Why am I kvetching about this? It will come clear in a moment.

The Pecan Tart recipe is a winner, because it eliminates the thing I dislike about pecan pies--namely, the gooey, overly sweet filling the pecans are suspended in. So the tart recipe basically flattens it out, and you get crispness everywhere--in the tart shell, in the toasted crunchy pecans, and it's all bound just ever so slightly by caramelized filling.

Here's where my measurement problems come into play--the recipe calls for a 10-inch tart pan, so I pull out my biggest one. Which only holds half the filling. Hmmm, I'm thinking to myself, this must not be quite ten inches, and I remember that my springform pan is. Which is much bigger. And if I had been really thinking I would have made the tart in the springform pan instead.

So we have a lovely tart at work and I had to throw half the filling away (actually I drank some of it with some pecans thrown in, can you believe it? I do the same thing with pumpkin pie filling.) All I can say is it's probably a good thing I'm not a carpenter or a seamstress.
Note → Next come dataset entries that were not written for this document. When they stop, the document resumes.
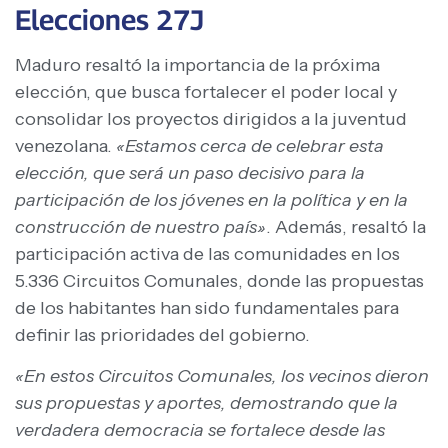
Elecciones 27J
Maduro resaltó la importancia de la próxima
elección, que busca fortalecer el poder local y
consolidar los proyectos dirigidos a la juventud
venezolana.
«Estamos cerca de celebrar esta
elección, que será un paso decisivo para la
participación de los jóvenes en la política y en la
construcción de nuestro país»
. Además, resaltó la
participación activa de las comunidades en los
5.336 Circuitos Comunales, donde las propuestas
de los habitantes han sido fundamentales para
definir las prioridades del gobierno.
«En estos Circuitos Comunales, los vecinos dieron
sus propuestas y aportes, demostrando que la
verdadera democracia se fortalece desde las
Oh, and here is yet another recipe that calls for caramel making. If there is a food theme that runs through this book, it's freshly made caramel, and every recipe seems to approach it from a different angle. This one is the dry-stirring technique, which I've had trouble with before, but this time I was smart and let some of the sugar melt before I got involved stirring it all around, which makes big, messy clumps that stick to your fork.